Activists rally to stop the closure of Interfaith Medical Center (38417)

The vitals of Interfaith Medical Center are not looking good. The hospital, which once boasted of 12 satellite care centers nearby; of serving more than half a quarter million patients every year; of taking its care to the streets and helping nearly 44 people every day with its Mobile Crisis Team; and of annual operating earnings that once reached $200 million, has been anything but boastful as of late. Try “broke.” Last week, the hospital’s lawyers filed for Chapter 11 bankruptcy protection.

“This filing will allow us to restructure our balance sheet, renegotiate some existing agreements and reposition the hospital for long-term viability, strength, success and growth,” said Luis A. Hernandez, president and CEO of Interfaith Medical Center.

Interfaith’s financial book has been severely in the red.
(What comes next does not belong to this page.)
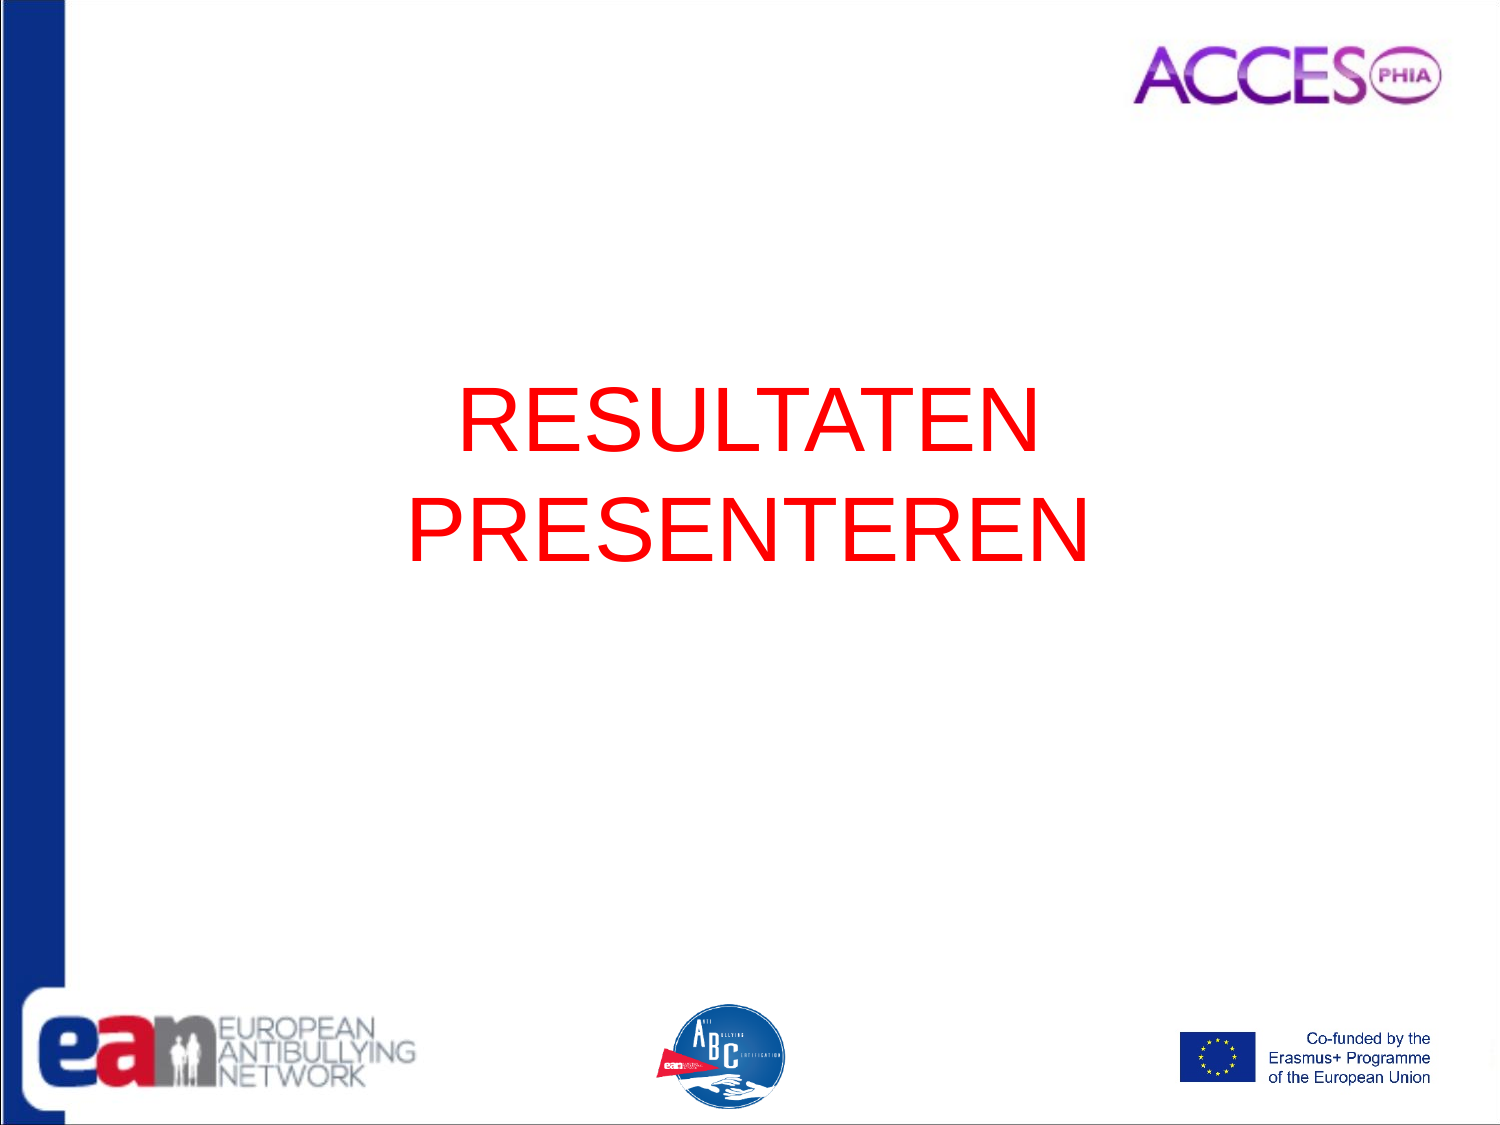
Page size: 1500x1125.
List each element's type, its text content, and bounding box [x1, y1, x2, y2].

title RESULTATEN PRESENTEREN [112, 349, 1388, 591]
picture [0, 0, 1500, 1125]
Last year, the hospital sustained a $9.5 million operating loss. The year before that, it took on losses of $55 million.

“The reimbursements we’re getting per patient went down drastically,” Errol Rayson, a nurse at Interfaith, said in a televised interview. “And we don’t get any grants anymore from the state, so we are on our own.”
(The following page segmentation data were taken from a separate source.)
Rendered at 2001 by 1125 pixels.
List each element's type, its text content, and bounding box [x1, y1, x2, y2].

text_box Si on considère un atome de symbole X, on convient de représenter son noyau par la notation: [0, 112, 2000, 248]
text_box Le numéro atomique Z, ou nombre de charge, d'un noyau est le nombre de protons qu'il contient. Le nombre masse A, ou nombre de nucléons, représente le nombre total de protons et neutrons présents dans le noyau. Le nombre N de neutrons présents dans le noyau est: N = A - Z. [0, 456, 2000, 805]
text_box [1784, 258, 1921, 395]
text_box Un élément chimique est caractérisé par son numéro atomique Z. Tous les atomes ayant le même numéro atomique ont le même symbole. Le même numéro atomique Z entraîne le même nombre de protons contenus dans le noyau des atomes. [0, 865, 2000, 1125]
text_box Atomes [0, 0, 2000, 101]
So too may be residents of the surrounding communities, at Crown Heights and Bedford-Stuyvesant. If Interfaith shuts its doors, it would be the second hospital in the area to do so, after St. Mary’s in 2007.
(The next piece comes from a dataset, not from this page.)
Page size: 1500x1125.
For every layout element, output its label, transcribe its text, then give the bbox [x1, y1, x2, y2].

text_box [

Interfaith is one of four remaining hospitals in Central Brooklyn. With just 287 beds, it’s one of the smallest, but Interfaith employs over 1,600 people, making it one of the largest employers in Bedford-Stuyvesant and Crown Heights. What’s more, no other hospital in New York City takes in as many poor patients.

Its focus on the poor has been a core of Interfaith’s mission since it began in 1983 as a privately held joint collaboration between Brooklyn Jewish Hospital and St. John’s Episcopal Hospital (the building Interfaith now occupies).

Though Interfaith hospital will not close anytime soon, due to the fact that Chapter 11 processes may take well over a year to conclude, the threat of closure still looms over it.

Officials at Interfaith say they need between $10 million to $30 million to keep threats of closure at bay. However, the threat of closure originated in Albany, and when the very state attacks you, which state agency can you run to for help?

“Unfortunately, our hospital was a victim of New York state’s drastic Medicaid reductions in 2010,” Hernandez said. “Because the people we serve are predominantly poor and fully 65 percent are dependent on Medicaid or Medicaid-managed care, we have had a unique deleterious financial challenge of being dependent on the state’s Medicaid reimbursements.”

Since the fall of last year, the hospital has sounded the horn of its cash-strapped status, making noise and sending S.O.S. letters to state officials and Gov. Andrew Cuomo’s office for help.

But to little avail. Interfaith’s largest creditor, the New York state agency known as the Dormitory Authority, could offer some relief, as owner to $130 million in loans. Yet, it reportedly won’t help unless preconditions are met. The Dormitory Authority is a state regulator of government financing. Cuomo, famous for his 2 percent across-the-board cuts, wants desperately to cut state expenditures, and has his eyes on Interfaith merging under the umbrella of the Brooklyn Hospital Center, nearby in Fort Greene.

The move would force Interfaith to shape up the way Brooklyn Hospital did when it went into bankruptcy. Yet, while the short-term goal may save the state from giving the up to $30 million directly to Interfaith, Brooklyn Hospital is set to receive that exact amount–$30 million–from the state to merge with Interfaith.

With Interfaith–seemingly a begrudged stepchild in the New York City hospital universe–facing over 12 months of continuous delinquency on its interest payments on its debt, and the debtor prescribing the solution of merger, it seems Interfaith has little choice but to merge or face bankruptcy and potentially dissolve as a hospital.

Since Interfaith serves a largely Caribbean-American and poor population, one can easily take a panoramic view of the fallout. From the vantage of community-level developments, news of Interfaith’s upheavals are the inevitable collateral damage that resulted from the recent efforts to dismantle and restructure Medicaid by upper-level legislatures in Albany and D.C.

Medicaid is the joint federal-state health insurance program for low-income men, women and children. Because of its purported propensity to bankrupt the nation, the future of this 45-year-old program remains uncertain, as debates over it roar in our nation’s capital and echo throughout the union, state by state.

With a mandate to absolutely balance budgets regardless of consequence, the New York State Legislature in 2010 decided to deal with the threat of the state hemorrhaging cash by decidedly reducing state Medicaid spending for New Yorkers bleeding for real.

Put Interfaith’s 65 percent dependence of Medicaid together with a promise to receive 40 percent less for most of its patients, and the picture becomes clear. Like pressing heavy elbows on a table with splintered legs, a crash is coming.

According to Melissa Krantz, spokeswoman for Interfaith, her boss Hernandez says it best.

“When someone asks you to give them a shoe that costs $25, then they give you only $12 for the shoe, what do you think is going to happen?”